I know someone who used this 10" Eminence driver  in a ported enclosure with the matching tweeter and crossover. It sounds pretty neat.

I think this 8" Dayton Reference driver would match up with this Morel tweeter okay.

I think this 8" Kevlar Usher driver would match up with this Dayton silk dome tweeter okay.

The Hawthorne Silver Iris 15" or the upcoming 10" might work, but I don't know if OB will work in the space I'm envisioning using these.

I haven't modeled anything yet, this is just from thumbing through the PE manual. Other then the Eminence, I couldn't find any 10" that would work in 2-ways. Any thoughts?


----------



## kano32 (Sep 14, 2006)

Check out this 8" design. Several people have built it and all have liked it.
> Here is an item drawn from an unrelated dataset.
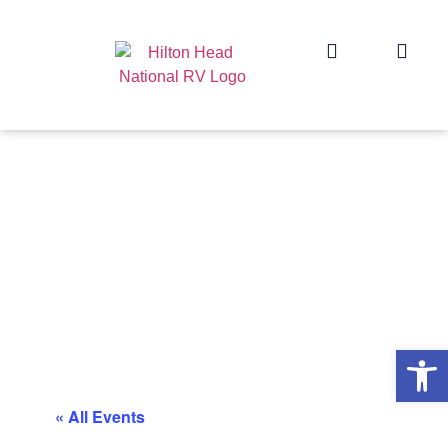
Op
« All Events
http://www.markk.claub.net/RS225_RS28A_updates/dayton_reference_rs225.htm


----------



## BoomieMCT (Dec 11, 2006)

kano32 said:


> Check out this 8" design. Several people have built it and all have liked it.
> 
> http://www.markk.claub.net/RS225_RS28A_updates/dayton_reference_rs225.htm


That looks great but, wow, that crossover must cost twice as much as the drivers! Also, I generally build for an 8 ohm impedence. Still, the fact he used a very similar parts layout to what I had imagined . . . .


----------



## WillyD (Sep 6, 2006)

I don't believe you're gonna find many non pro-style 10" speakers that'll work well in a a two-way. 

Thought about using compression drivers/horns? Then you could xover lower.


----------



## BoomieMCT (Dec 11, 2006)

Anyone know anything about bullet and horn tweeters? Something like this could mate with many 10"ers.


----------



## BoomieMCT (Dec 11, 2006)

EDIT: Post removed - I was mistaken in my assessment.


----------



## WillyD (Sep 6, 2006)

There is no way you could go with the RS270 and that tweeter (or really any dome tweeter) in a 2-way. The RS225 would work, although I am not sure if it would with that particular tweeter, at least very well. 

http://www.madisound.com/cgi-bin/index.cgi?cart_id=4515133.9476&pid=1005

That version of the tweeter would be a better choice. I can handle lower xovers better.


----------